Regional media reports have recently claimed that bamboo chopsticks can contain chemical preservatives. If this is found to be the case, they will be banned from sale, said health minister S Subramaniam.
"Normally, when we have these kind of reports, we will study them and look for scientific evidence before coming up with a conclusive decision,” he told media.
He said if the chopsticks were found to contain harmful chemicals or preservatives beyond permissible levels, the ministry's food safety department would act to prevent their sale.
The media reports have been in response to a video has went viral about Taiwan allegedly banning China-made chopsticks which were said to contain high level of chemicals.
Malaysian regional bodies, including the Consumer Association of Penang, have since warned of the dangers of using disposable chopsticks.
The association’s research officer was reported to have said that bamboo chopsticks were likely to have been submerged in preservative chemicals.
Thailand opens doors for Japanese halal investment
Japanese noodles and seaweed are a step closer to being exported to Muslim countries after the Tokyo officials signed an agreement with Thailand’s National Food Institute that aims to bring investment from companies interested in halal certification.
According to the NFI president, Yongvut Saovapruk, Japanese companies have been increasingly interested in Thailand’s halal potential and were looking to invest in its islamic food industry. The country now ranks ninth for halal food exports and has its own established market, particularly in the largely Muslim southern provinces.
"The Japanese are not familiar with halal food, which requires a deliberate process including acquiring the raw materials, the cooking process and cooking standards that have to match specific religious requirements,” he said.

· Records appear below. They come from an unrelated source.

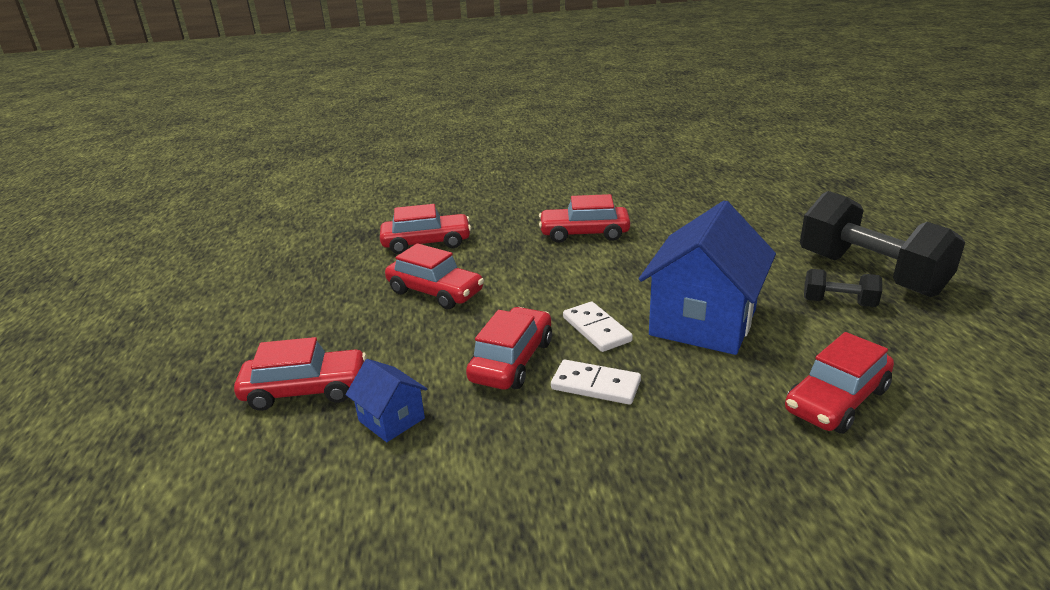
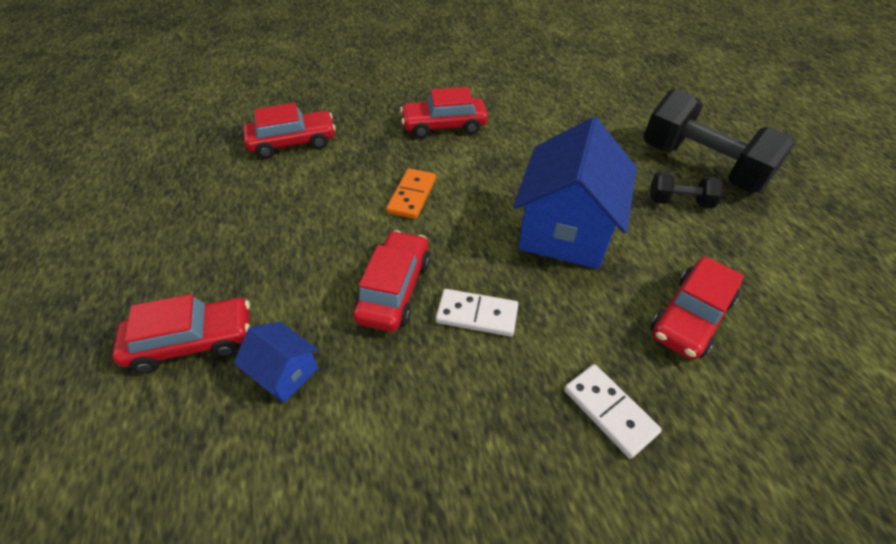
camera: 10 degrees left, 20 degrees up
red car [385,243,484,309] -> none
white domino [563,302,633,352] -> white domino moved to [564,364,662,459]
none -> orange domino [386,168,436,219]

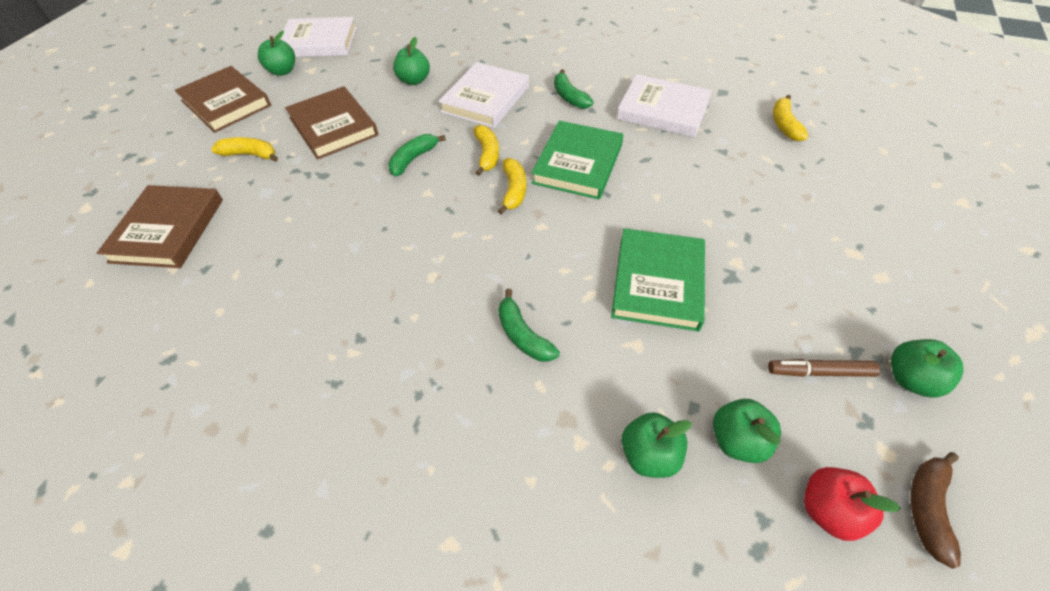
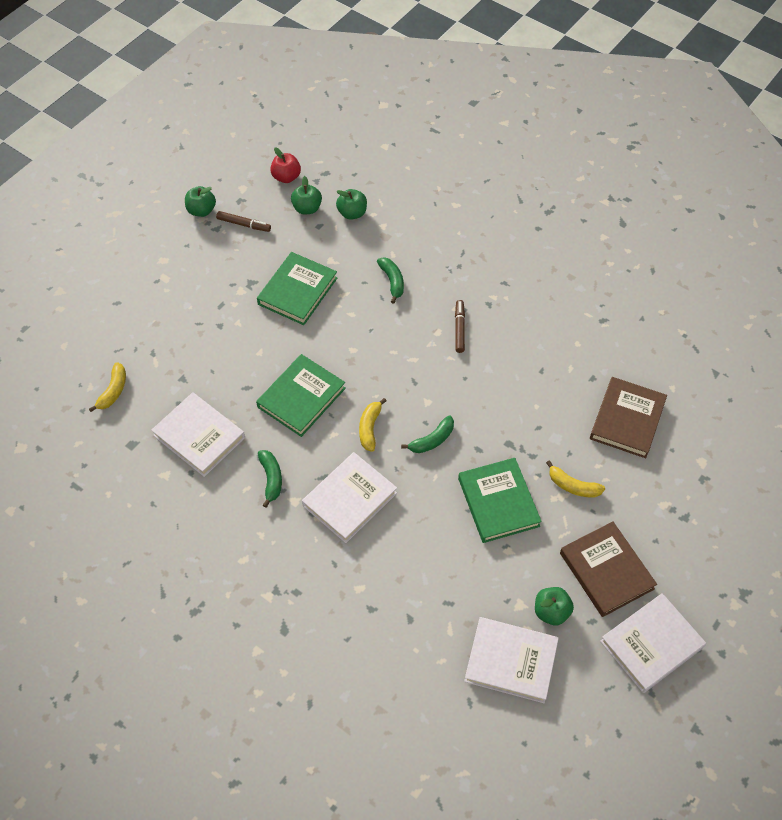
camera: 165 degrees left, 5 degrees up
brown book [285,86,378,159] -> green book [458,458,542,543]
green apple [393,37,430,85] -> none
yellow banana [498,158,526,215] -> none
brown banana [911,452,961,569] -> none
none -> brown marker [455,300,465,353]
none -> white book [600,593,706,693]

"By changing some of the procedures, the same product can be sold to a broader group of customers in those growing Muslim communities."
Yongvut signed the memorandum of understanding with officials from Japan Halal Development and Promotion, a government agency for boosting halal food standards in Japan and promoting Japanese food products in Muslim countries.
Under the terms of the MOU, the NFI will assist Japanese investors to gain the official halal trademark from the Central Islamic Council of Thailand.
Halal food accounts for roughly one-third of Thailand’s overall foods exports, which amounted to THB897bn (US$25.55bn) in 2015.
Sensient opens Singapore flavours, colours and fragrances application centre
Sensient Technologies Corporation is the latest ingredients supplier to open a technical development and application centre in Singapore, through which it plans to offer customers local formulations from its global portfolio of flavours, colours and fragrances.
The new facility, which opened its doors last week in Biopolis One, will employ food scientists, flavorists, colour chemists and applications scientists.
“This facility enables us to replicate our customers’ own manufacturing processes, making it easier to develop products and technologies that can be tailored to their specific application environments,” said Paul Manning, president and chief executive of Wisconsin-based Sensient.
“It is at these globally connected innovation centres where our people and our insight into our customers’ processes have enabled us to achieve a position of strength in our local markets.”
Singapore is increasingly becoming home to development centres for multinational companies as suppliers such as DSM, Palsgaard and Barentz use the location to tailor their ingredients specifically for Asia-Pacific markets.
“The new facility will enable us to work more closely with our customers to satisfy their product, application technology and innovation requirements, as well as helping to inspire their next generation of products,” Manning added.